▶ **PROBLEM STATEMENT**:
After locating "def100, 250: none -> 215" in the listing below, copy that line and each one after it exactly, ending with the line that has "12:00: 364.494 -> 364.499".

▶ **DATA FOR PROCESSING**:
↓

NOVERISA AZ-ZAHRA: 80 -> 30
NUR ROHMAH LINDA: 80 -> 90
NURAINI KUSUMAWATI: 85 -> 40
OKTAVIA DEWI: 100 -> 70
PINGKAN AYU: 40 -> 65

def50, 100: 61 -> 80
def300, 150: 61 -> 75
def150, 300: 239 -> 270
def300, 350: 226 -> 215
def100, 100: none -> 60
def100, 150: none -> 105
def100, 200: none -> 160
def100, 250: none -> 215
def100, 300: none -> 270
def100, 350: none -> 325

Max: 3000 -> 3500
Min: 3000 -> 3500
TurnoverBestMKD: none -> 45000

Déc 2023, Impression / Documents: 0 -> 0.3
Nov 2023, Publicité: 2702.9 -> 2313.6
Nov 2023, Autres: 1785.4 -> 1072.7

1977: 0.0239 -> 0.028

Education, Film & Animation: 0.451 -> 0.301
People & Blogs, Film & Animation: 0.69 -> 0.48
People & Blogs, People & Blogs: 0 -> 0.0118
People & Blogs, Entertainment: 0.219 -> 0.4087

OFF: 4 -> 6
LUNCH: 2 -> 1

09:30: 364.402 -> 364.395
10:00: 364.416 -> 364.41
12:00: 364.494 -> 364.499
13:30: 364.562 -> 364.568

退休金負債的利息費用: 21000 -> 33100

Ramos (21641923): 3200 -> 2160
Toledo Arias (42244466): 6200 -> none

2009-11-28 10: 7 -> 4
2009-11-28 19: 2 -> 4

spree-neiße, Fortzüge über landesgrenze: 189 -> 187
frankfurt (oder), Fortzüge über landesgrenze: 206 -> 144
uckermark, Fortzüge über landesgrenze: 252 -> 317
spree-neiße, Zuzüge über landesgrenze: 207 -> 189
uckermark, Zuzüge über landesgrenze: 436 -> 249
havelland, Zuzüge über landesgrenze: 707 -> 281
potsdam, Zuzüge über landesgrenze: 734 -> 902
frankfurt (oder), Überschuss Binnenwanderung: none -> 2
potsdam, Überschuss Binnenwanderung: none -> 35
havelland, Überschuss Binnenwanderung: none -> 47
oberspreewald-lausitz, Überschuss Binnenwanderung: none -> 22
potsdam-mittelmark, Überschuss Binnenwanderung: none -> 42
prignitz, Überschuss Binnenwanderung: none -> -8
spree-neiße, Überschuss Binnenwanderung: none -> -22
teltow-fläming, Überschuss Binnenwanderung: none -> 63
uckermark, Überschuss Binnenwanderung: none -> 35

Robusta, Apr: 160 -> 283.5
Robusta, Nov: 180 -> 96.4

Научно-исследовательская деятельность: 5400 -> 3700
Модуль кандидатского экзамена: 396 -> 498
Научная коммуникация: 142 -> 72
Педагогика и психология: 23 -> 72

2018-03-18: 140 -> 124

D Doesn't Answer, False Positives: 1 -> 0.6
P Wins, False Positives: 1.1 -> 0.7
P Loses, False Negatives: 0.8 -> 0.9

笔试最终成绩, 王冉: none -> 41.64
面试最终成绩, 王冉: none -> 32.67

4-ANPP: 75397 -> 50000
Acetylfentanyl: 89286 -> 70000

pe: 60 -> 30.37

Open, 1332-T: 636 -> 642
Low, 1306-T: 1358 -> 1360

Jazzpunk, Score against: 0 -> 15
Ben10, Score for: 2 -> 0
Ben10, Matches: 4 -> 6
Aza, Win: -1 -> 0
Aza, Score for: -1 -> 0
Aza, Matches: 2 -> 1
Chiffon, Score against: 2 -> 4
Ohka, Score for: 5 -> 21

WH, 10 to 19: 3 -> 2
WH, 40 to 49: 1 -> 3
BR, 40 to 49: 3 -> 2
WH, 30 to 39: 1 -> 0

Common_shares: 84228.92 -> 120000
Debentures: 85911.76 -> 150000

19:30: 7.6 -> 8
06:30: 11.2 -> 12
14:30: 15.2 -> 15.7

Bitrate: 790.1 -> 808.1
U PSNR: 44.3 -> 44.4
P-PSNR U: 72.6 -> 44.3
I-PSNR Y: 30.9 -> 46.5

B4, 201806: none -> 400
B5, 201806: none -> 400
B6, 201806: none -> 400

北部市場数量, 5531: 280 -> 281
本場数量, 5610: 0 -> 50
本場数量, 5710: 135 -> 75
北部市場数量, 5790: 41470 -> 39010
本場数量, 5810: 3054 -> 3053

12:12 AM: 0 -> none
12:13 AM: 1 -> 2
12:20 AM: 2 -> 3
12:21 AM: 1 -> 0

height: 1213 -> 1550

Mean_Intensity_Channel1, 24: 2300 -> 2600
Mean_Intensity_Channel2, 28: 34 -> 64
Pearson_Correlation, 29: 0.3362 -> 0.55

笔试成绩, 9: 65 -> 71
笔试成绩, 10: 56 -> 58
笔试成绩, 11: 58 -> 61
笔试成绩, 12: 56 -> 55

↑

▶ **ANSWER AREA**:
def100, 250: none -> 215
def100, 300: none -> 270
def100, 350: none -> 325

Max: 3000 -> 3500
Min: 3000 -> 3500
TurnoverBestMKD: none -> 45000

Déc 2023, Impression / Documents: 0 -> 0.3
Nov 2023, Publicité: 2702.9 -> 2313.6
Nov 2023, Autres: 1785.4 -> 1072.7

1977: 0.0239 -> 0.028

Education, Film & Animation: 0.451 -> 0.301
People & Blogs, Film & Animation: 0.69 -> 0.48
People & Blogs, People & Blogs: 0 -> 0.0118
People & Blogs, Entertainment: 0.219 -> 0.4087

OFF: 4 -> 6
LUNCH: 2 -> 1

09:30: 364.402 -> 364.395
10:00: 364.416 -> 364.41
12:00: 364.494 -> 364.499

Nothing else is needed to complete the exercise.